[Stored data entries]
● ● ● ● ●

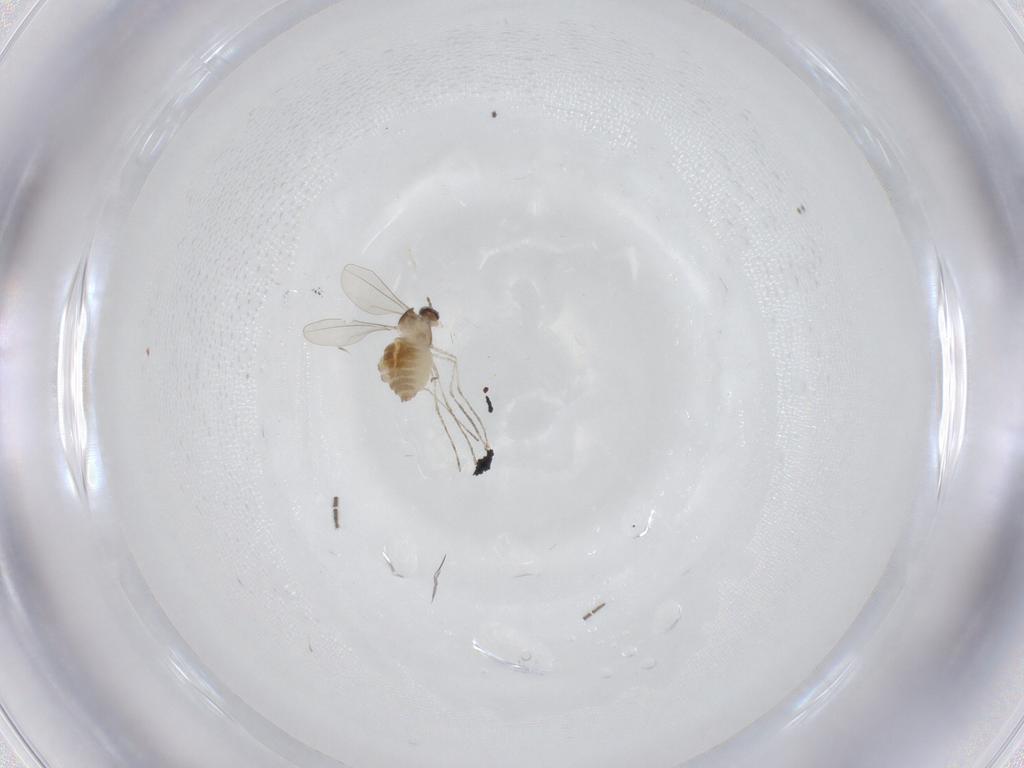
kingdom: Animalia
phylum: Arthropoda
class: Insecta
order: Diptera
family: Cecidomyiidae
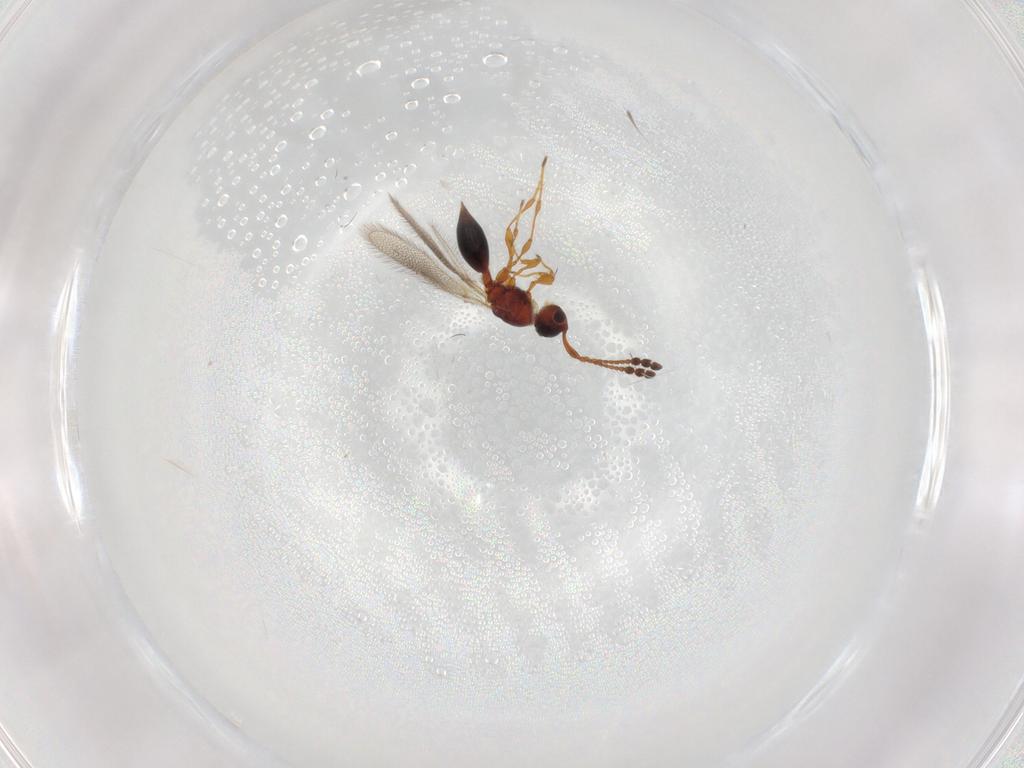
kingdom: Animalia
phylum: Arthropoda
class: Insecta
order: Hymenoptera
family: Diapriidae
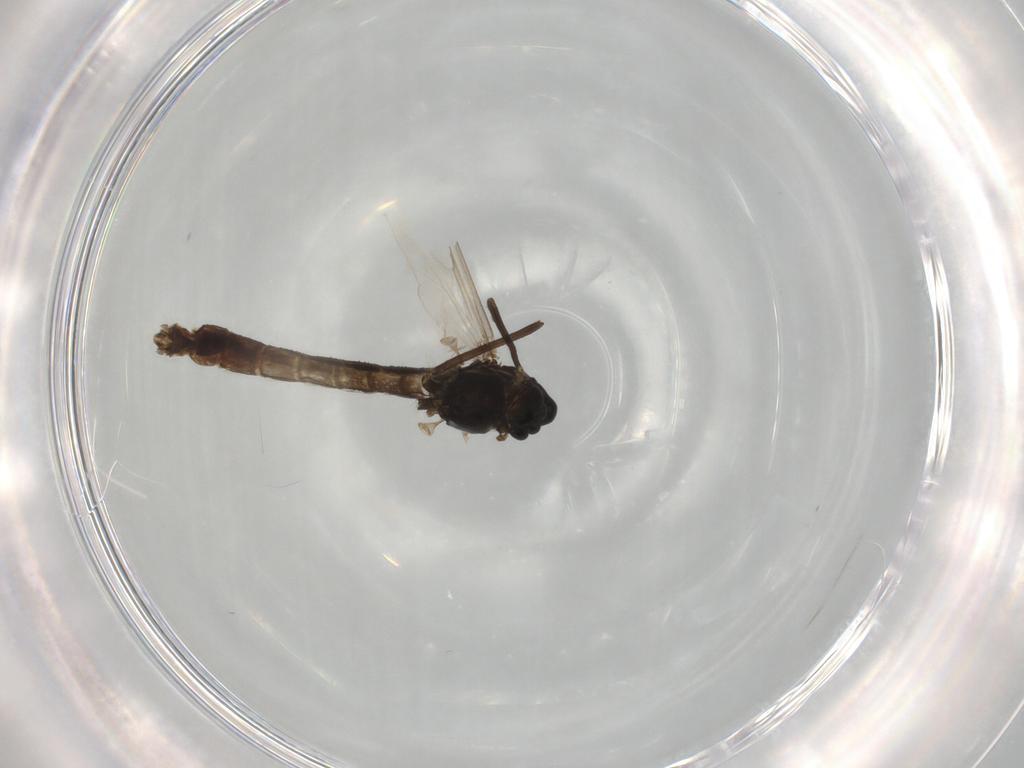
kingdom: Animalia
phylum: Arthropoda
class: Insecta
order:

● ● ● ● ●

The request:
Print the lines from the one containing "order: Diptera" through the end of the entries, both ends included, without any pictures.

The response:
order: Diptera
family: Cecidomyiidae
kingdom: Animalia
phylum: Arthropoda
class: Insecta
order: Hymenoptera
family: Diapriidae
kingdom: Animalia
phylum: Arthropoda
class: Insecta
order:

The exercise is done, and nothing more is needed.